The reason this made for such delicious drama was because Kara Saun had always been the golden girl of the season. She'd won more challenges than any other designer and the judges clearly adored her. Wendy, dripping with low self esteem and feeling like the dirty girl in the school cafeteria, was LOVING the controversy.

This all played out in the pre-finale show workroom, with two people who HATED each other (Kara Saun and Wendy) and one person who was trying desperately to stay above the whole thing (Jay).

"Finally! Something happens to Miss Fucking Perfect. Love it!"

Although he wasn't coming off as above-it-all as he would have liked. Yes, we know that sound bite was him quoting Wendy but he clearly had a problem with the situation.

Up till that point, Kara Saun really HAD been Miss Perfect. Not only had she won the most challenges, but she'd done almost everything she could to get along with other people and stay above the fray.

Unfortunately, for whatever reason (we suspect she felt she was untouchable at this point), she tried to pull a fast one on the producers, which left her open to criticism from the very LAST person she wanted to hear:


"No, don't talk to me."

"Well, I will talk to you because I'm going to tell you that Jay and I shopping at the store for five-dollar shoes is hardly comparable to you custom-designing shoes and putting an arbitrary value of five dollars on something that looks like your shoes."

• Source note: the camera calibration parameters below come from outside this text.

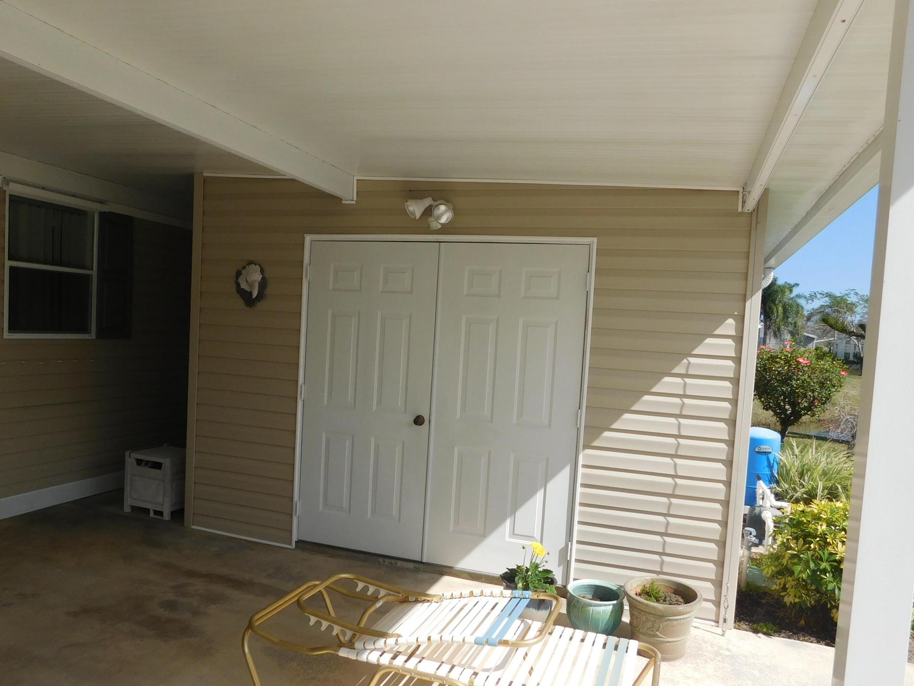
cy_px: 372
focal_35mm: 26
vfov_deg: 53.0
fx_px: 687
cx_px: 461
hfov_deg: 67.3
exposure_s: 1/500
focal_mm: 4
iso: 125
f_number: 6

"I just heard you on the phone equate a shoe at a sample sale for five dollars to a shoe you custom-designed and had made to your specifications..."

"...and that, my dear, is not fair or above board, Miss Perfect."

All of which put we, the viewers, in the bizarre position of cheering on the person we hated while she tore into the person we previously had been cheering on. The fact of the matter was that Wendy was RIGHT.

In the end, the producers came up with a solution that was so bull-shitty that we're still rolling our eyes 5 years later: the models would walk the runway in the custom-made shoes but the judges were supposed to ignore them in assessing the collection, which is all but impossible when the shoes are perfectly coordinated to the outfits, not to mention when they're knee-high white leather boots with fur trim.